Given that a single QTL explains such a large proportion of the genetic variance for this trait, it is reasonable to assume that the high-resistance allele will move towards fixation relatively rapidly even without MAS, although MAS can accelerate the process significantly, or permit more focus to be put on other traits without compromising the genetic gain for IPN resistance. Some researchers might argue that loss of phenotype-affecting genetic variation should be avoided, even if the allele going towards extinction has not been found to have positive effects on other traits. In such a case, the marker tools described in this paper could be used to deliberately retain the low-resistance allele at low frequency in the population.
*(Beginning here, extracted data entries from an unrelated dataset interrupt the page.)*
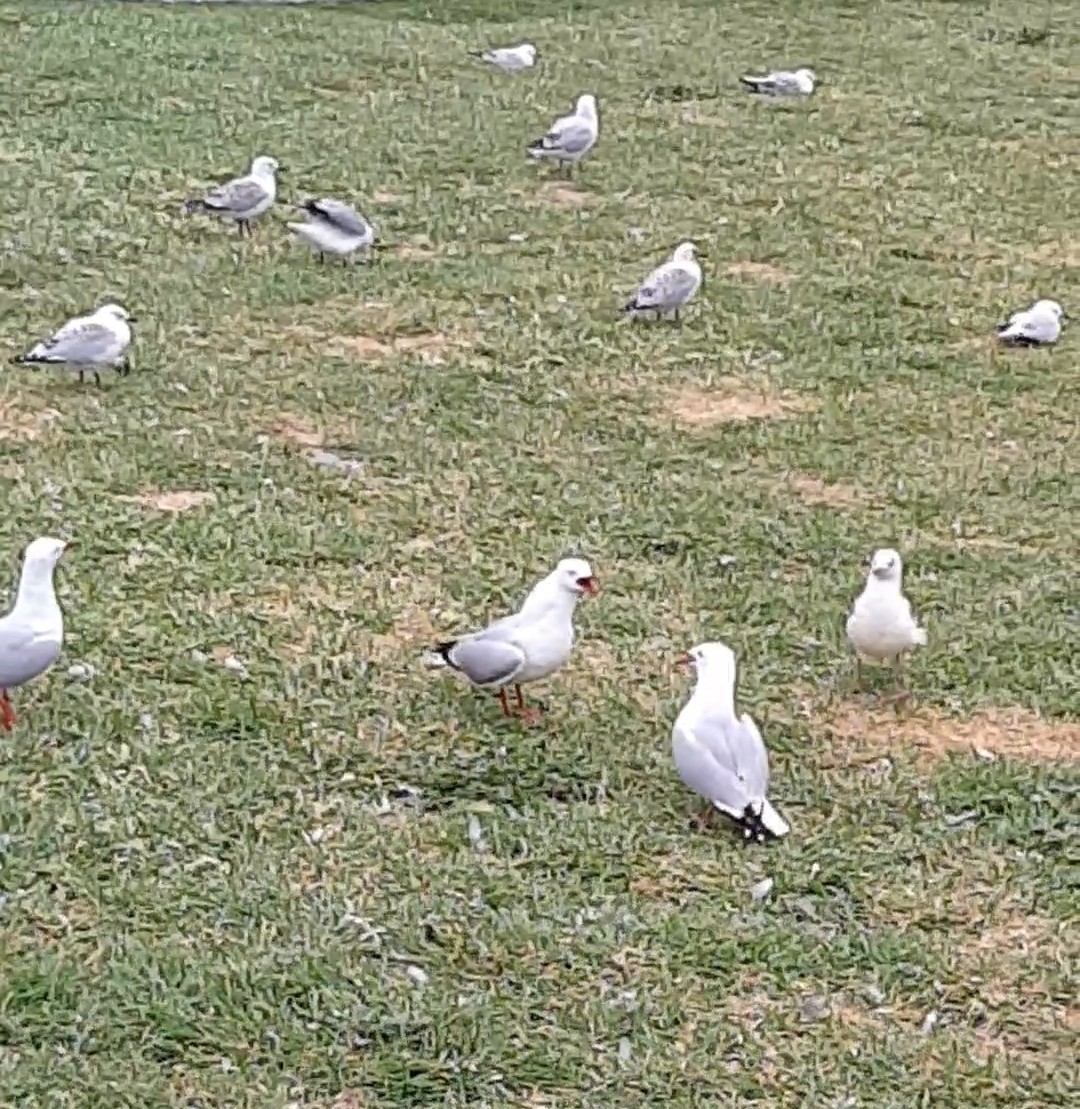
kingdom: Animalia
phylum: Chordata
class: Aves
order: Charadriiformes
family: Laridae
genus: Chroicocephalus
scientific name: Chroicocephalus novaehollandiae
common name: Silver gull
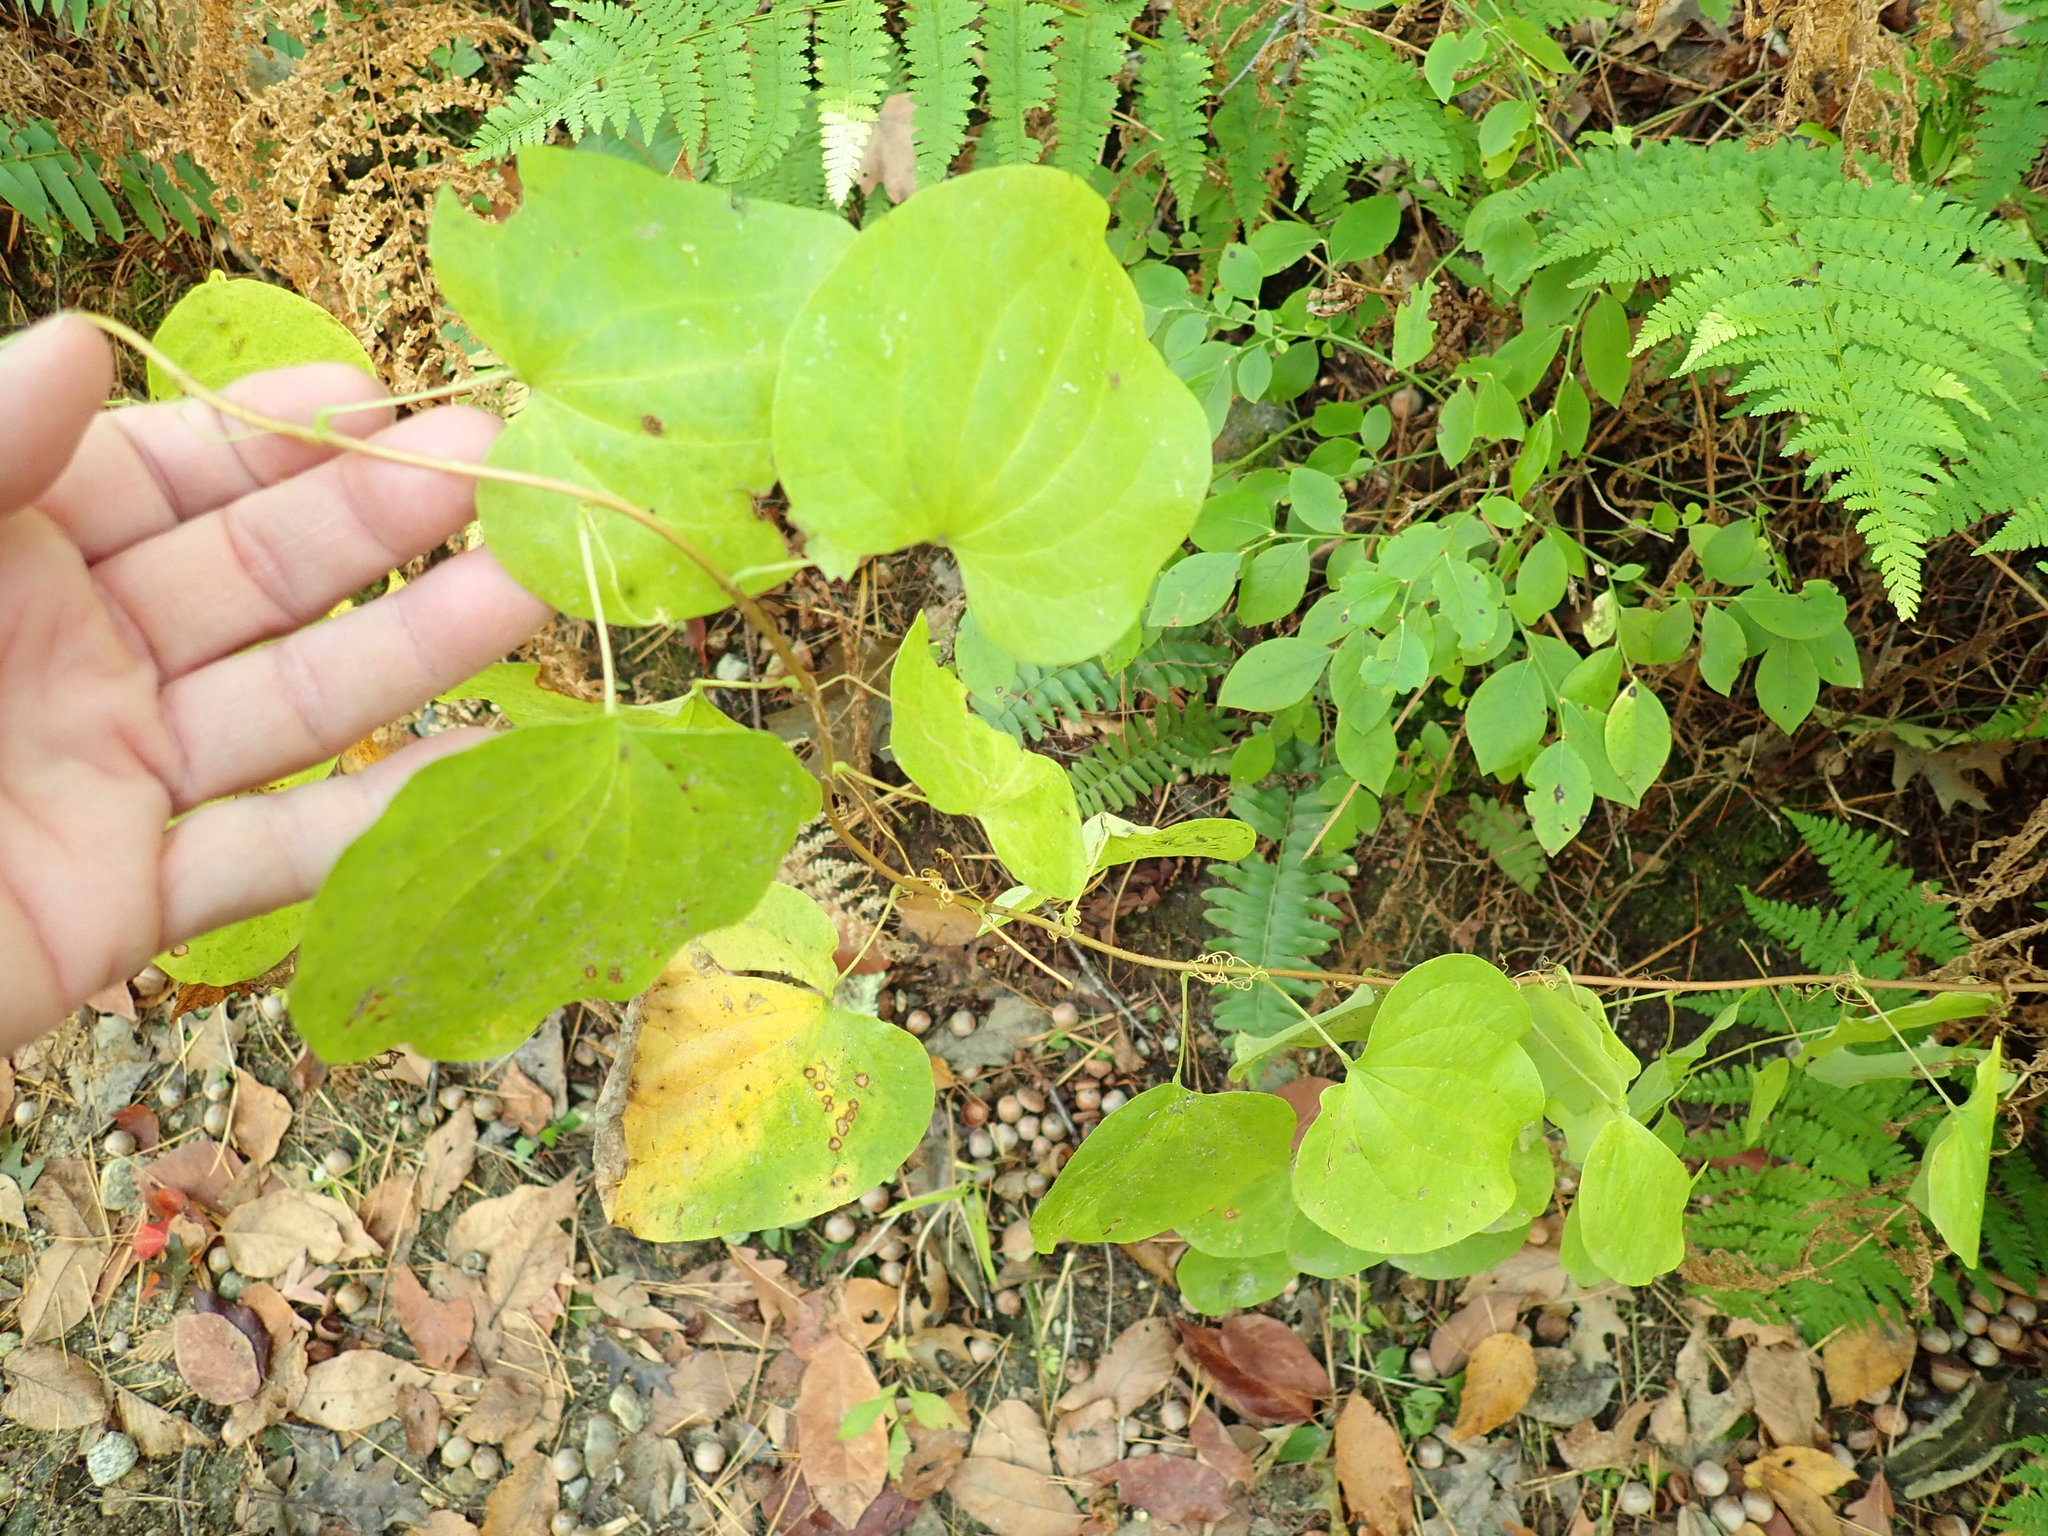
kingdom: Plantae
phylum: Tracheophyta
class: Liliopsida
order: Liliales
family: Smilacaceae
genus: Smilax
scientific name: Smilax herbacea
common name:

The QTL presented here has been in use in the Aqua Gen breeding programme since 2007, when within-family MAS was done on 30 half-sib groups in order to select the most IPN-resistant fish as parents of the elite fish (i.e. the fish used for egg production). At the time, MAS could only be done within family, and only within offspring of parents that had already been screened for segregation of the QTL. Presently, MAS could be done on the bulk of the population using linkage information, since QTL genotypes and marker-QTL linkage phases were established for 72% of the parents of the current generation (a number that can be increased by adding genotypes). There is also a potential for MAS based on linkage disequilibrium, since haplotypes were found that were associated with the underlying gene at the population level. However, the markers contributing to the haplotype cover a 10 cM interval, and are not likely to be stable over generations. Thus, there is a need to further characterise the QTL in order to obtain the most efficient tool for MAS, and to uncover the gene that is underlying this trait. Recent development in genomics, including an Atlantic salmon SNP-chip containing 16,000 SNPs developed at the Centre of Integrative Genetics (CIGENE; Ås, Norway), could prove highly useful in this respect. Also, samples of Aqua Gen broodstock dating as far back as the early 1980s will be investigated in order to test the hypothesis of the high-resistance allele having increased in frequency due to aquaculture breeding.